Semilirnya pepohonan karet mengibaskan dedaunan kering membelai sela-sela rambutku. Hari ini aku sudah seminggu bekerja di kebun ini. Capek, berat, jauh dari keramaian. Tak lagi ada senda gurau teman, tak ada lagi tegur sapa guru-guru.  Seragam putih biru yang bisanya melekat di  tubuh ini. Kini tergantikan baju kebun yang lusuh penuh getah dan sedikit apek. Sepatu hitam yang dulu senantiasa disemir berganti sandal jepit lusuh tak berupa. Dengan penutup kepala kaus bekas yang terikat erat di belakang kepalaku ini mungkin tak seorang pun mengenaliku. Karena yang terlihat hanya mata. Tangan pun terbungkus kaus tangan  usang milik Ayah.
Semenjak peristiwa naas menimpa Ayahku, kuabdikan jiwa ragaku menggantikan posisi Ayah di perusahaan perkebunan karet ini. Tak banyak harapan. Aku hanya ingin Ayahku istirahat, dan dapur tetap mengepul. Kakakku tetap sekolah. Meski harapanku meneruskan sekolah ke pesantren tahfidz sementara kukubur dalam-dalam. Entah sampai kapan aku harus menjalani profesi ini. Tapi tak apa, aku ikhlas selagi keluarga tetap tersenyum.
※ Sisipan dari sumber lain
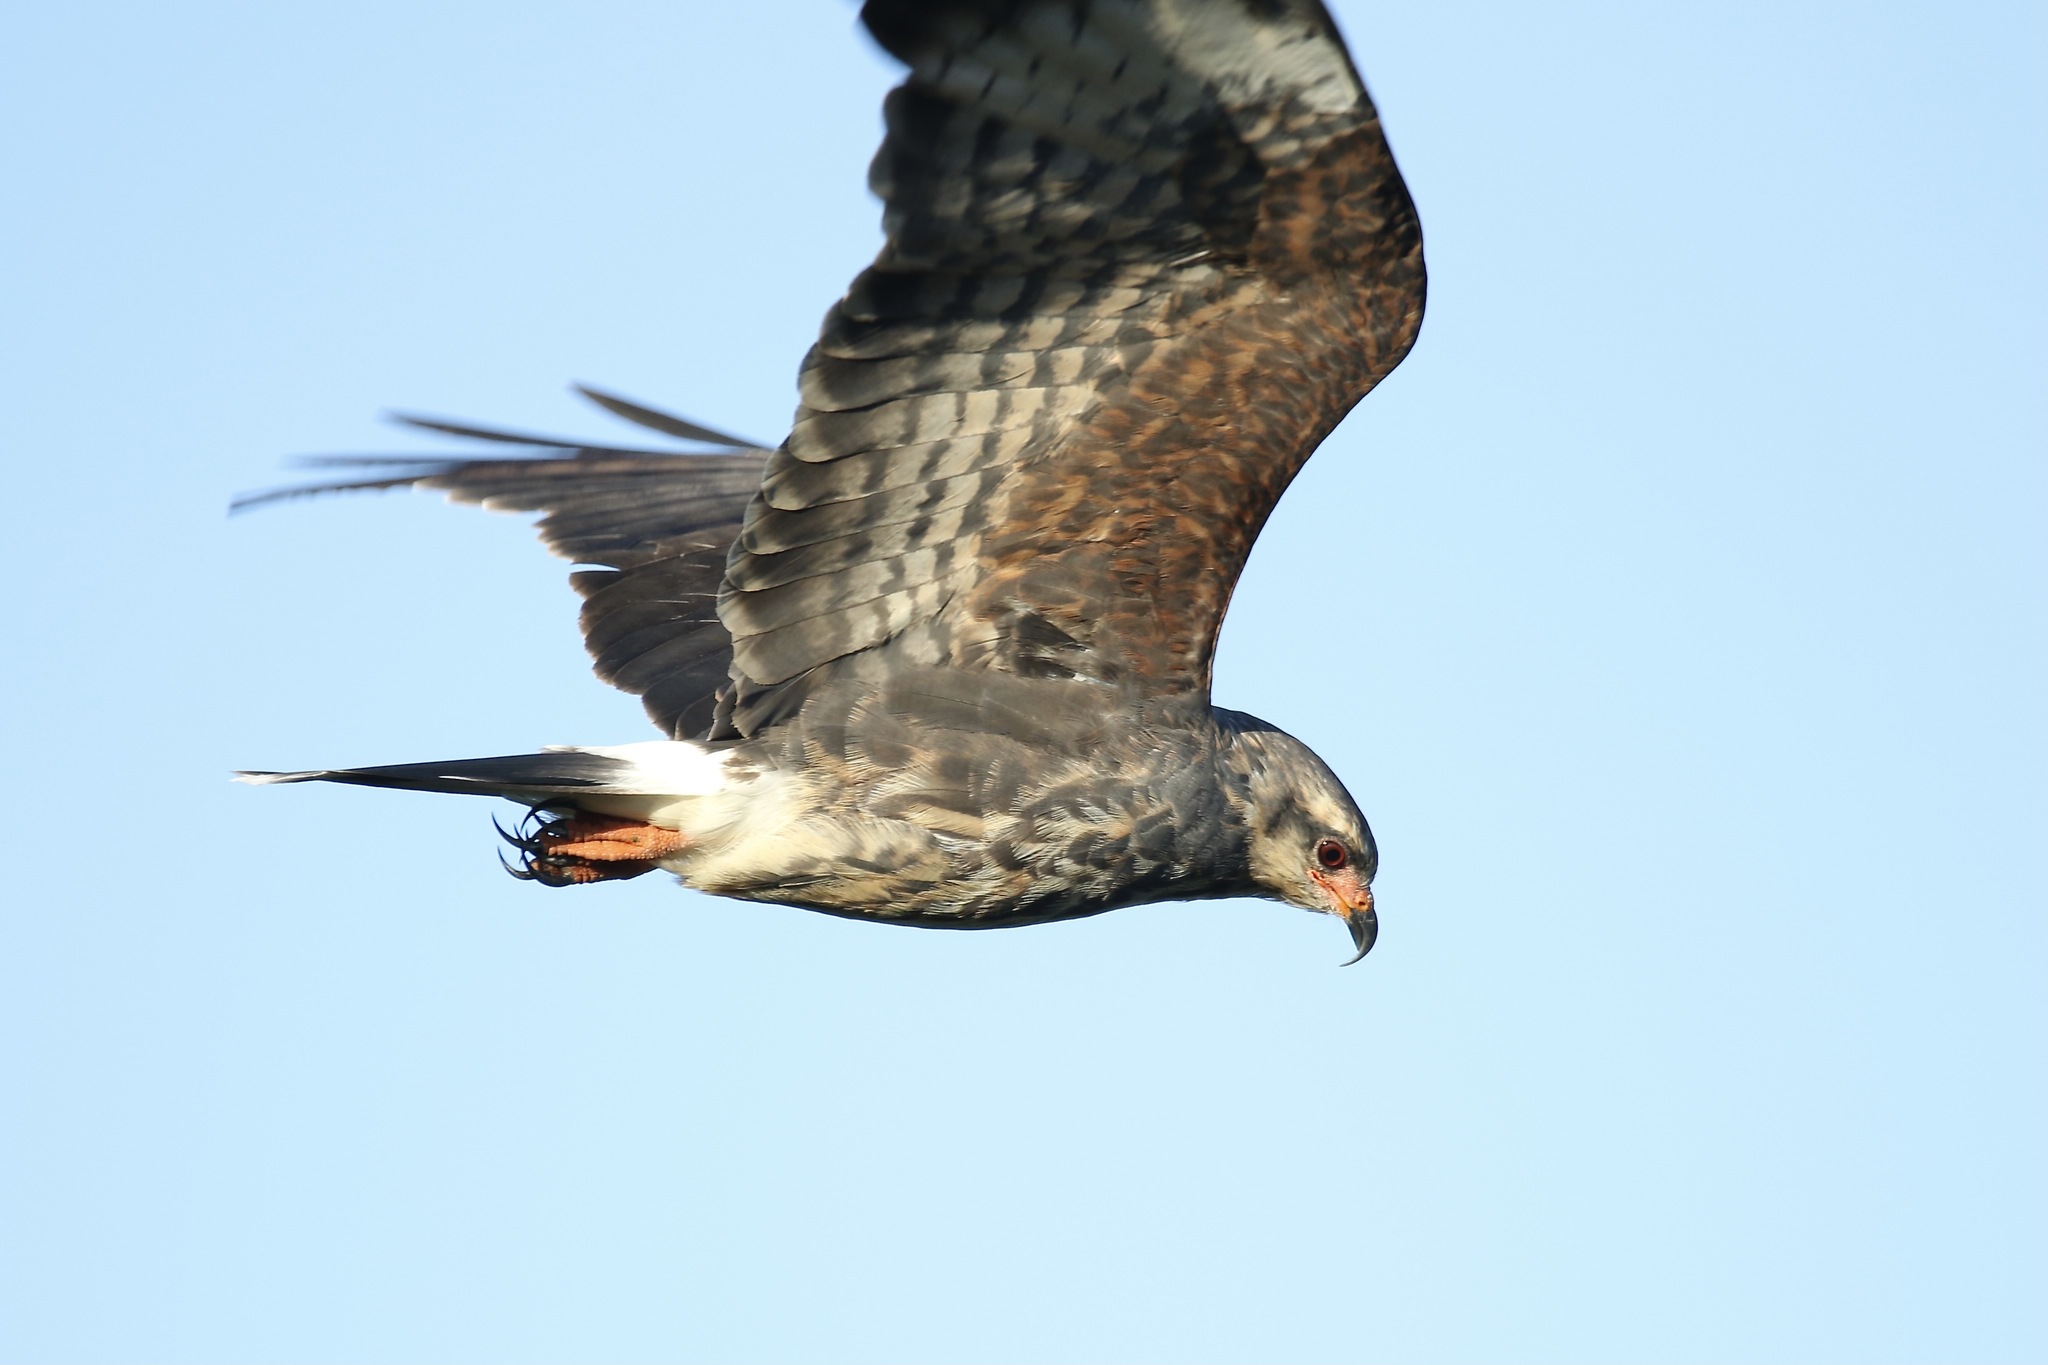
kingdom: Animalia
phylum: Chordata
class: Aves
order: Accipitriformes
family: Accipitridae
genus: Rostrhamus
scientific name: Rostrhamus sociabilis
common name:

Gaji Ayah tetap mengalir untuk membeli beras dan kebutuhan sehari-hari.
Liburku hari Jumat dan Minggu. Hari Minggu yang seharusnya liburan anak-anak seusiaku, kuhabiskan  untuk bekerja di kolam pemancingan chek dam yang ada di daerahku. Aku menjadi buruh cuci piring dan bersih-bersih. Tenagaku sehari dihargai sebesar lima puluh ribu rupiah. Lumayan buat uang saku, karena uang gaji menorah karet semua kuserahkan sepenuhnya untuk keluargaku.

***

Hari minggu senang sekali rasanya, menghirup udara segar, melihat kolam-kolam yang penuh ikan beraneka macam. Tak  hanya  itu  aku pun  bisa melihat riangnya pengunjung lesehan itu. Beraneka jenis mobil dan kalangan datang ke sini. Mereka bersukaria, bercengkrama dengan keluarganya menikmati hidangan istimewa di atas meja.  Sambil menunggu menu yang mereka pesan, mereka bisa  memancing ikan yang ada di bawahnya. Betapa menyenangkan tempat ini bagi mereka. Melepas kepenatan  pekerjaan, rekreasi di tengah kolam yang dikelilingi pepohonan yang lebat.
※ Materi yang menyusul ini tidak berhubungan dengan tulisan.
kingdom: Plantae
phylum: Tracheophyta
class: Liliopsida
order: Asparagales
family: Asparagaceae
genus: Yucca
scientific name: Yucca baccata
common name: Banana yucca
Terselip rasa iri melihatnya tapi ya sudahlah. Aku yakin semua pasti akan berlalu. Aku harus kuat.  Kudatangi salah satu meja pengunjung yang sedari tadi menunggu giliran untuk memesan menu lesehan ini. Tanpa kusadari ternyata itu adalah rombongan keluarga salah satu guru SMPku dulu. Ibu Risna namanya. Dia adalah salah satu guru kesayangannku. Orangnya sederhana dan penuh simpati. Aku sering bermalam di rumah beliau. Aku sangat senang dengan segala nasihat dan figure beliau.
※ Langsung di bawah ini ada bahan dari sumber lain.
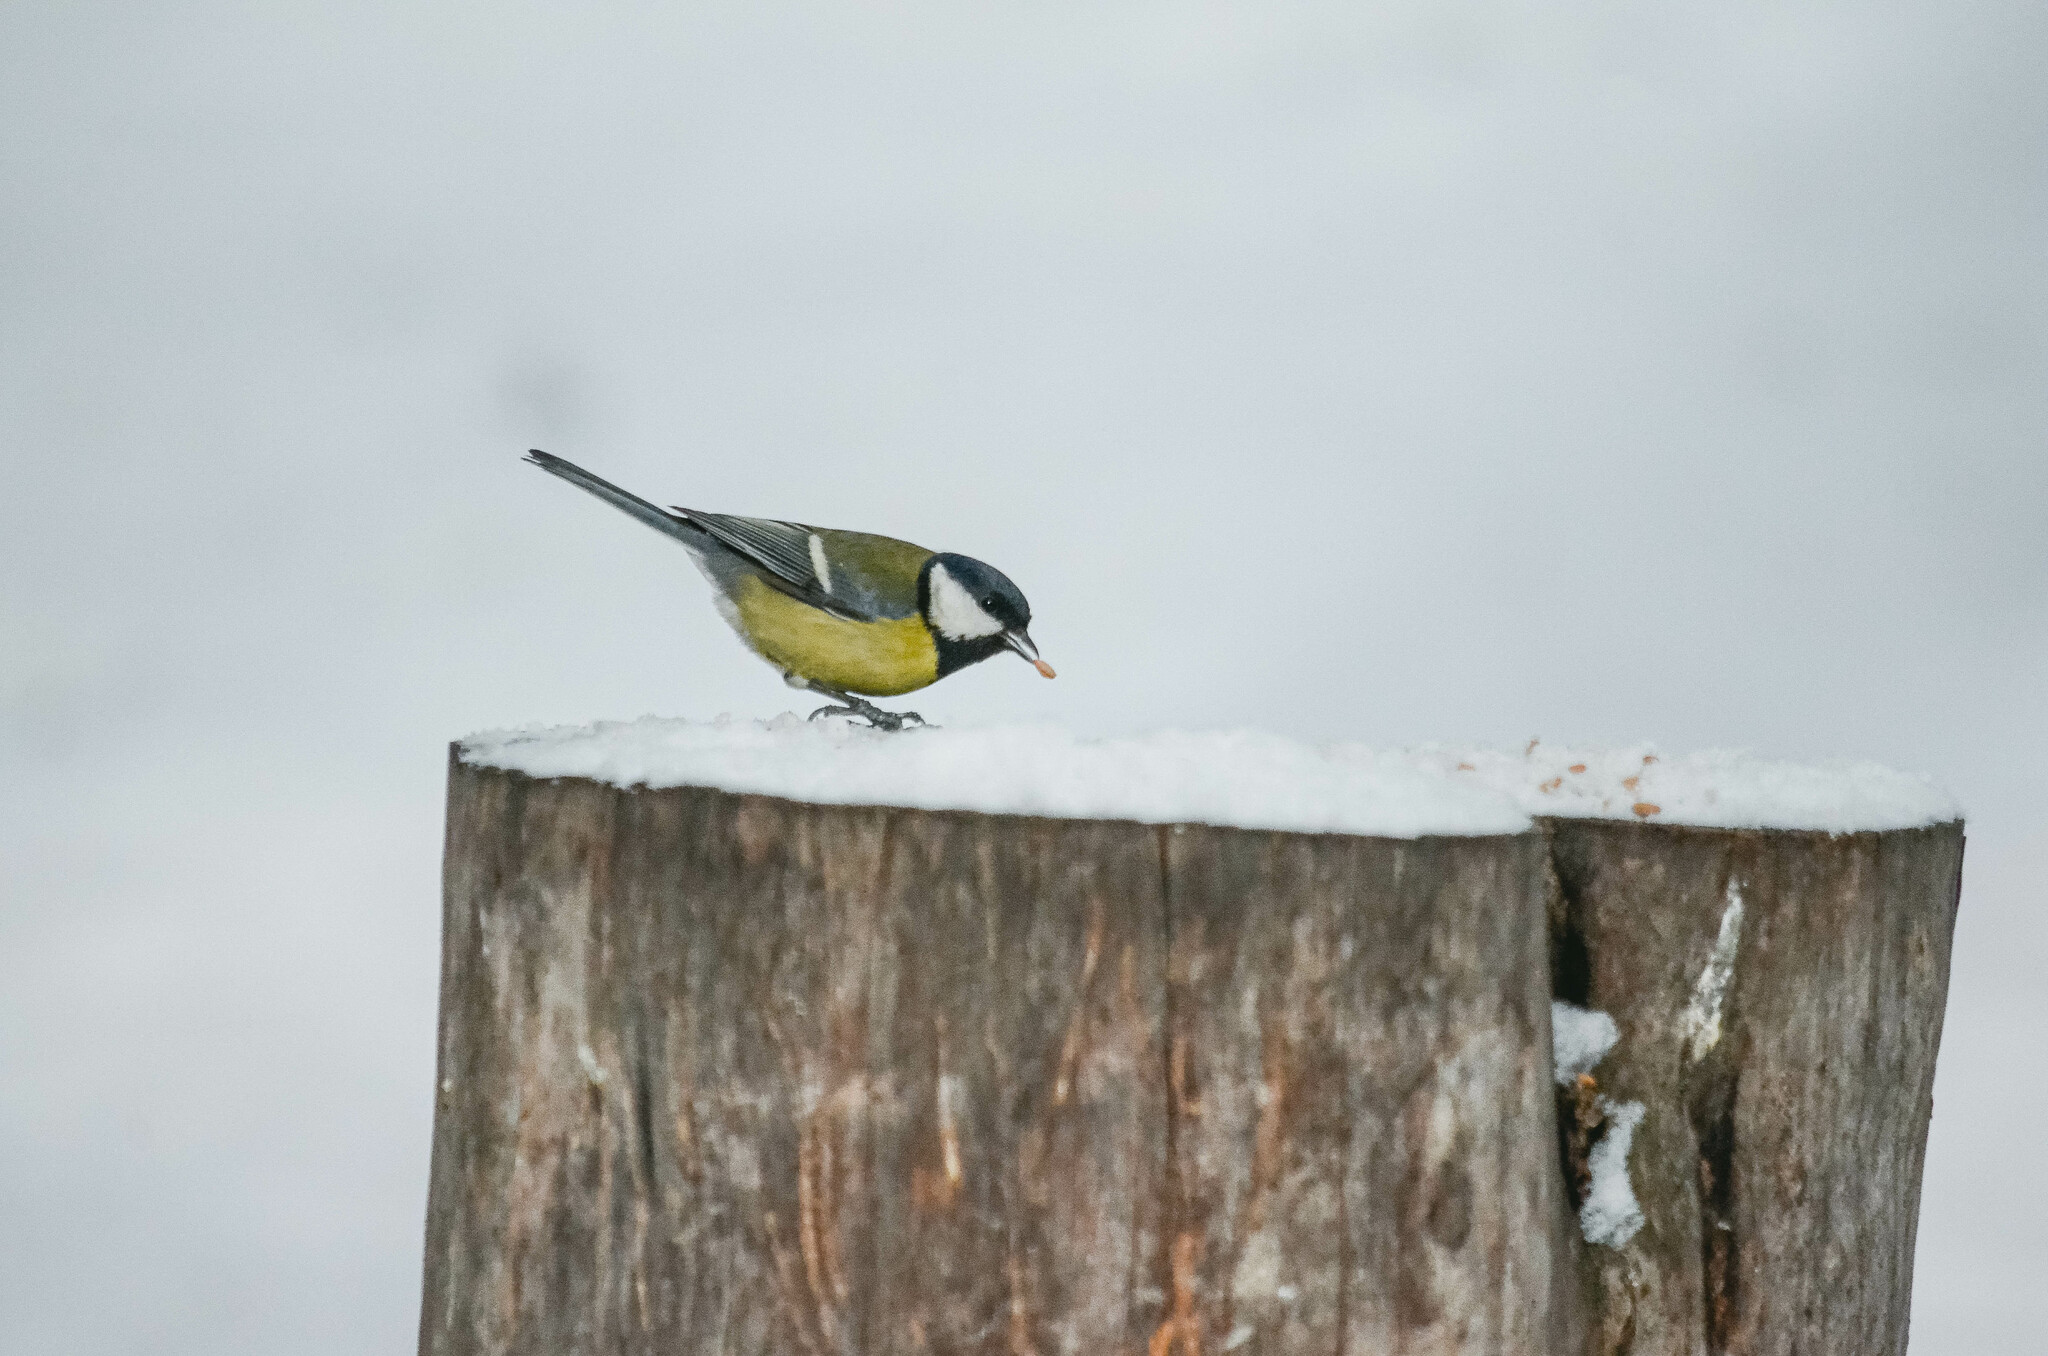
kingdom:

Dia tak pernah lelah mengasah bakatku. Kebetulan aku adalah siswa berbakat dibidang seni. Sederet seni kuikuti mulai dari rebana, teater sampai kesenian daerah. Tanpa henti aku belajar dari Bu Risna. Hingga mengikuti beberapa festival seni tingkat sekolah maupun kabupaten. Dengan kegigihanku Bu Risna menunjukku sebagai ketua sanggar seni di sekolahku. Alhamdulillah aku berhasil menyabet beberapa tropi di berbagai event. Bu Risna tak pernah mengenal lelah. Beliau tak pernah tanggung-tanggung membagikan ilmunya dengan mengundangku dan beberapa teman berlatih di rumahnya. Tak jarang kami bermalam beberapa hari sebelum hari ‘H’ kompetesi dimulai.

***

Bangunan sekolah beratap biru itu seakan bercerita. Banyak sekali di bawah atap itu kisah yang mungkin tak selesai diceritakan dalam sehari. Bayangan teman-teman seangkatan selalu menggariskan berjuta kisah. Mungkin saat ini mereka sudah menemukan sekolah favorit yang mereka idam-idamkan. Sedangkan aku bertamu ke sekolah ini sebagai apa?. Meski ragu antara malu dan tak mau dicibir dinding-dinding putih itu. Langkahku terus melaju. Kutatap sekelililngku tampak banyak perubahan. Mushola yang dulu menjadi rumahku di kala istirahat untuk bermanja dengan Sang Khalik menumpahkan rasa lelah dengan menunaikan sholat dhuha. Kini bangunan itu makin cantik saja. Halamannya diplester sangat luas. Sekelilingnya ditanami pohon ketapang yang membuat halaman itu kian rindang dan sejuk. Di sisi kiri bangunan terdapat lajuran tempat berwudhu yang dilengkapi tong air. Hmm, betapa rindu tempat itu. Di halaman mushola pula biasanya aku dan teman-teman ekstrakurikuler rebana senantiasa menabuhkan bunyinya dengan lantunan solawat nabi.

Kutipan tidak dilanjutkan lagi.